A Partial Victory

And from the 9th Circuit Court of Appeals, yet.  From an Associated Press article carried by Fox News, we learn that Arizona’s voter identification law has been upheld in important parts; although another important part has been struck down.

A 12-judge panel, rehearing an appeal from a 3-judge panel, upheld that prior panel’s ruling: that Arizona can, indeed, require identification from prospective voters at the polling stations before they are allowed to vote, but that the state cannot hold out for proof of American citizenship before registering to vote and getting that voter ID document.  On the latter, the Court held that the Federal government’s National Voter Registration Act, which does not require proof of American citizenship, overrides Arizona’s attempt to do so.

Arizona’s Attorney General Tom Horne expects that the US Supreme Court ultimately will have to resolve the question of whether Arizona can require proof of citizenship as a condition of voter registration.

The people of Arizona have a right to request that people registering to vote show some evidence they are citizens, and we fully expect the US Supreme Court to uphold that.
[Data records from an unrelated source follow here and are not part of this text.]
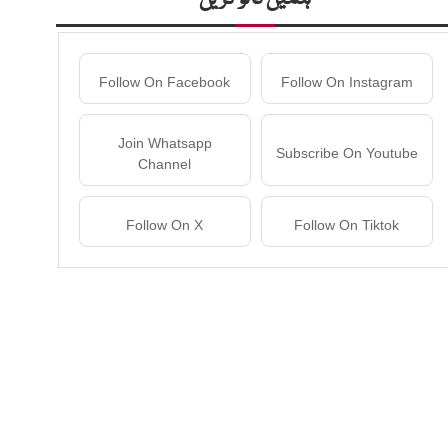
Follow On Facebook
Follow On Instagram
Join Whatsapp
Subscribe On Youtube
Channel
Follow On X
Follow On Tiktok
Indeed.  Critics argue that the voter ID law violates the rights of those denied registration to Constitutionally guaranteed equal protection.  However, those critics ignore, and the Supremes will have to consider in order to put this question finally to rest, that the equal protection rights of American citizens are violated by allowing non-citizens to vote and thereby dilute—and even override—the votes of those citizens.

Plainly, a state can allow non-citizens to vote in state and local elections, if it wishes.  However, they also can insist that only American citizens be allowed to vote in Federal elections conducted within the state.  They also can insist that only citizens of the state be allowed to vote in state and local elections.  Beyond the 14th Amendment’s equal protections guarantee (which, just by the way, carries its own requirement for voters for “electors for President and Vice-President of the United States, Representatives in Congress, the Executive and Judicial officers of a State, or the members of the Legislature thereof” to be “citizens of the United States”), the state and local choice questions are matters covered under the Constitution’s Article I, Section 10, which is carefully silent on this matter, and under the 10th Amendment.